Tuesday, November 28, 2006

Going to Mars

We attended the CNN future summit recording the other day. The topic was “the future of transportation”. Among the panelists were an ex-astronaut and a woman who paid 20 million USD for a space explorer – she went onto the International Space Station for 11 days (I think). And when asked if she would be willing to do it again, she said, “in a heartbeat.”

Don’t get me wrong. I am not saying what’s right or what’s wrong. I mean, everyone is entitled to his/her own aspirations and everything else.

What set me thinking was, really, why are we trying to venture into the outer space, spending billions and billions of dollars, trying to “conquer” the universe, while we can’t even look after our own people, ie the human race?

Science is good. Research is good. The objective of science, I think, should be how to make life better for people. It may sounds very philosophical, but had Albert Einstein known that the atomic bomb was to be used to harm lives, he wouldn’t have participated in the initiative of making the bomb.

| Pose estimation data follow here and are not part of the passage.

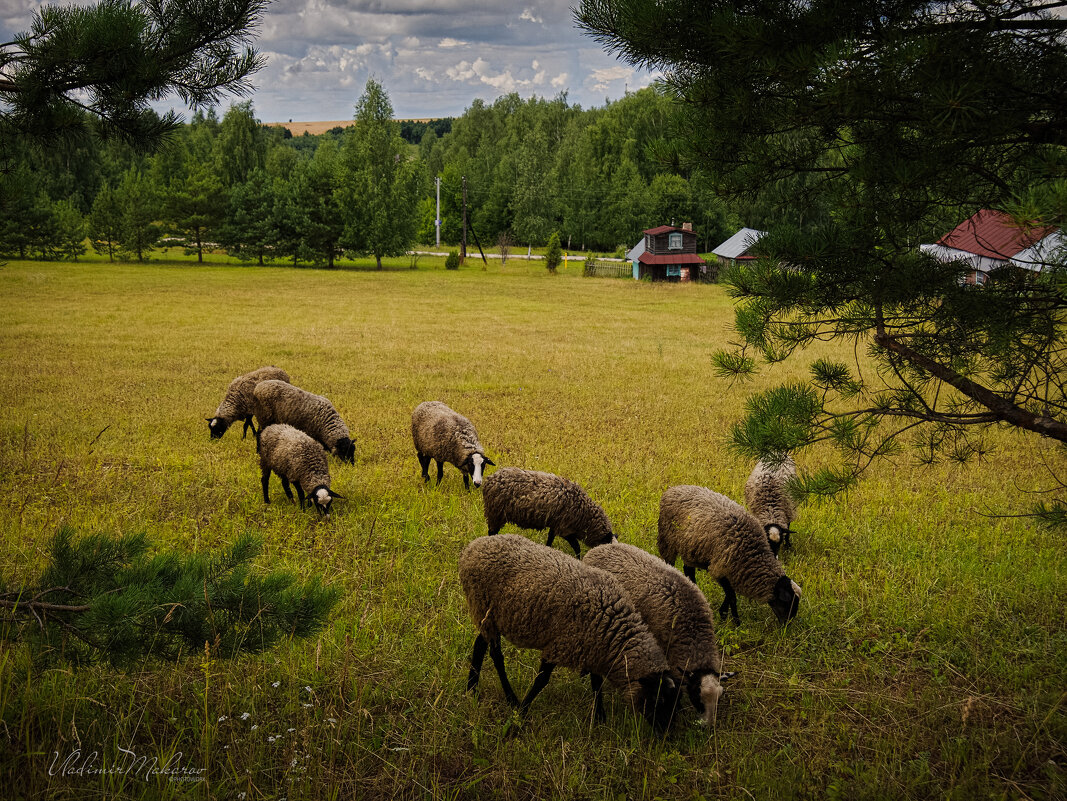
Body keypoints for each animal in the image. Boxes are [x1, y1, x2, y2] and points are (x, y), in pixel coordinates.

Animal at [456, 533, 674, 733]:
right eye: (658, 699)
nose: (666, 734)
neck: (613, 631)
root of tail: (473, 547)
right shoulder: (561, 644)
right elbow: (541, 681)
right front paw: (521, 714)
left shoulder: (593, 647)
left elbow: (596, 683)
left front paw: (599, 716)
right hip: (483, 606)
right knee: (495, 654)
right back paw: (510, 698)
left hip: (488, 616)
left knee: (479, 645)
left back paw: (472, 688)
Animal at [482, 462, 614, 558]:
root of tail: (490, 478)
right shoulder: (564, 528)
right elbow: (576, 546)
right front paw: (578, 558)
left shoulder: (555, 525)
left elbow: (550, 539)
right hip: (495, 513)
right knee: (492, 532)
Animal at [657, 488, 802, 627]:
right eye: (786, 602)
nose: (787, 625)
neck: (752, 554)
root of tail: (674, 489)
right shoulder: (720, 568)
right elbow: (731, 596)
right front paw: (735, 622)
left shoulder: (732, 570)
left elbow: (730, 594)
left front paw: (723, 614)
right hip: (667, 541)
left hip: (691, 550)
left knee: (689, 570)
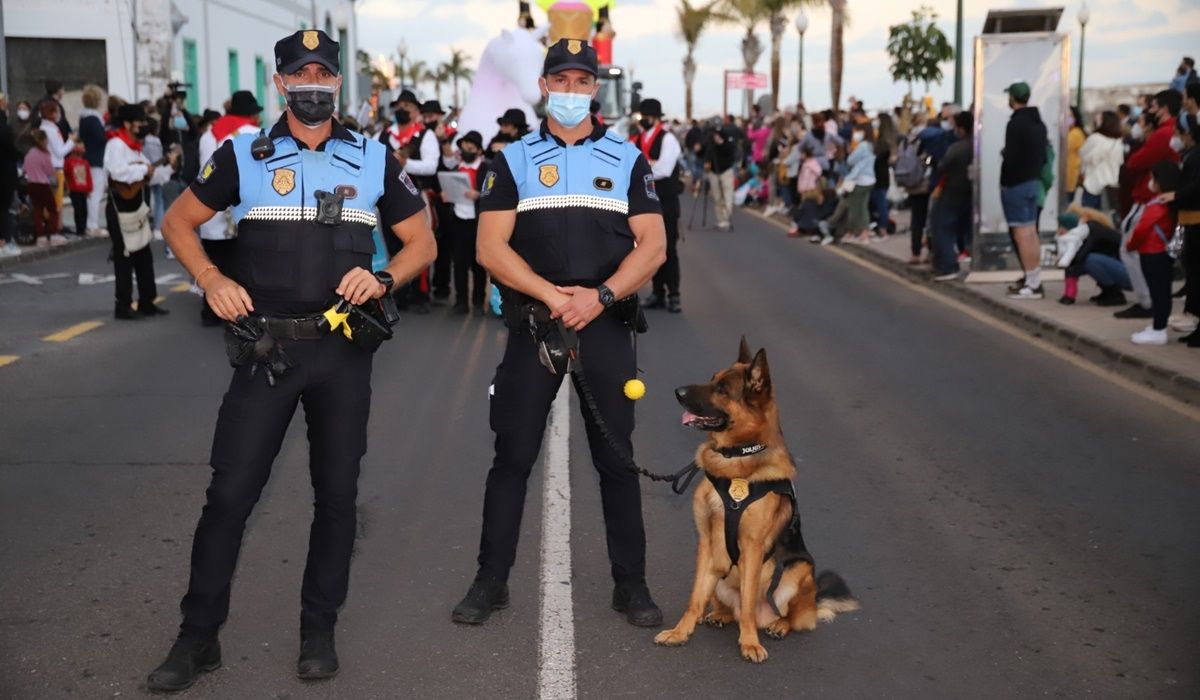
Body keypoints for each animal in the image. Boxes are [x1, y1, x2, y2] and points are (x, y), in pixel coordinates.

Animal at [652, 338, 859, 662]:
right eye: (711, 379)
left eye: (722, 388)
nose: (678, 391)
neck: (735, 459)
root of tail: (813, 605)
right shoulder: (707, 543)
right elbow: (694, 598)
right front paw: (680, 632)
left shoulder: (752, 548)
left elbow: (749, 602)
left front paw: (749, 642)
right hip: (721, 577)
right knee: (728, 606)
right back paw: (720, 615)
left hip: (798, 570)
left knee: (785, 616)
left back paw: (777, 625)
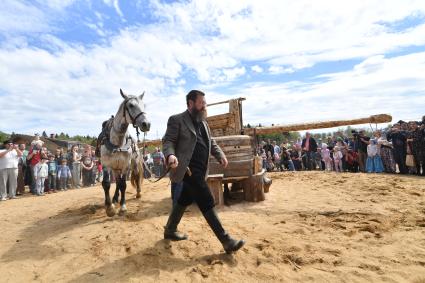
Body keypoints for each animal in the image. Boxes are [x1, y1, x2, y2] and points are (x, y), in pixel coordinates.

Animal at [100, 89, 150, 217]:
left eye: (144, 105)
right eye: (131, 105)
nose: (146, 124)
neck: (117, 142)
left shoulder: (125, 166)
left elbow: (123, 185)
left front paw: (122, 207)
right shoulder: (106, 165)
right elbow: (106, 183)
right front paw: (109, 207)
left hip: (134, 165)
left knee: (136, 177)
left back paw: (138, 193)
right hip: (115, 168)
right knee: (117, 182)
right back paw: (114, 199)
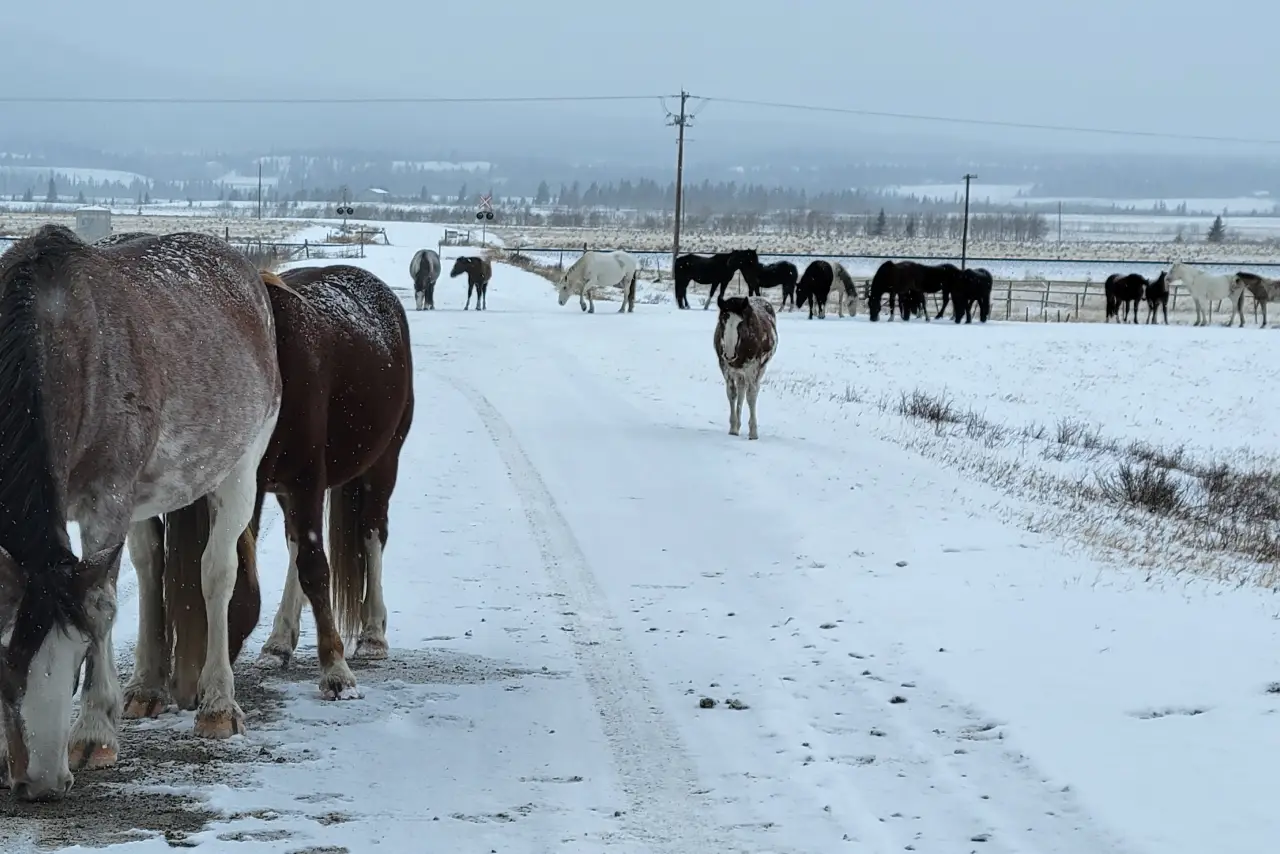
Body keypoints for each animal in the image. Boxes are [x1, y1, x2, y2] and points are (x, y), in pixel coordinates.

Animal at [0, 225, 282, 801]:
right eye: (2, 667)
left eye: (78, 662)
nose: (40, 782)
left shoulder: (105, 500)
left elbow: (104, 606)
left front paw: (93, 734)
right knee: (151, 568)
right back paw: (147, 689)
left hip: (239, 470)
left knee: (216, 573)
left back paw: (218, 704)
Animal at [714, 294, 778, 440]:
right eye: (722, 321)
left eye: (741, 323)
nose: (729, 354)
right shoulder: (726, 368)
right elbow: (732, 394)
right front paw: (733, 428)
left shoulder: (753, 369)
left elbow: (751, 396)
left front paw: (753, 432)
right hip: (739, 373)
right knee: (741, 391)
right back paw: (737, 425)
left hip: (760, 370)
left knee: (752, 391)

We can’t stop social stratification from happening. In a race, there will be some people moving forward and some lagging behind. If, as according to functionalists, there is a function for social stratification, then I think its function should be for the higher class / rich / power elite, to help those at the bottom of the strata, so that they have the mean to at least compete in this world.

After all, it’s really about the human race.